=== PROBLEM STATEMENT ===
Every line from the one that contains "phòng tránh tai nạn tại" to the end of the material below should be output exactly, with both ends included and nothing else.

=== GIVEN DATA ===
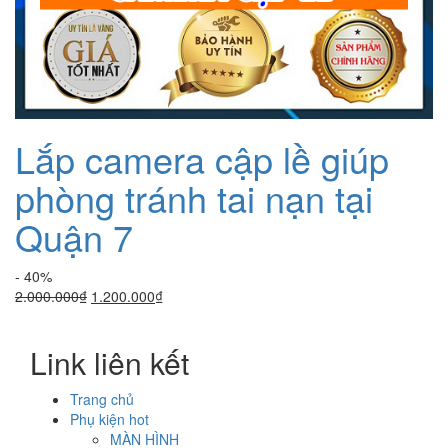
Lắp camera cập lề giúp
phòng tránh tai nạn tại
Quận 7
- 40%
Giá
Giá
2.000.000
₫
1.200.000
₫
gốc
hiện
là:
tại
Link liên kết
2.000.000₫.
là:
1.200.000₫.
Trang chủ
Phụ kiện hot
MÀN HÌNH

=== OUTPUT ===
phòng tránh tai nạn tại
Quận 7
- 40%
Giá
Giá
2.000.000
₫
1.200.000
₫
gốc
hiện
là:
tại
Link liên kết
2.000.000₫.
là:
1.200.000₫.
Trang chủ
Phụ kiện hot
MÀN HÌNH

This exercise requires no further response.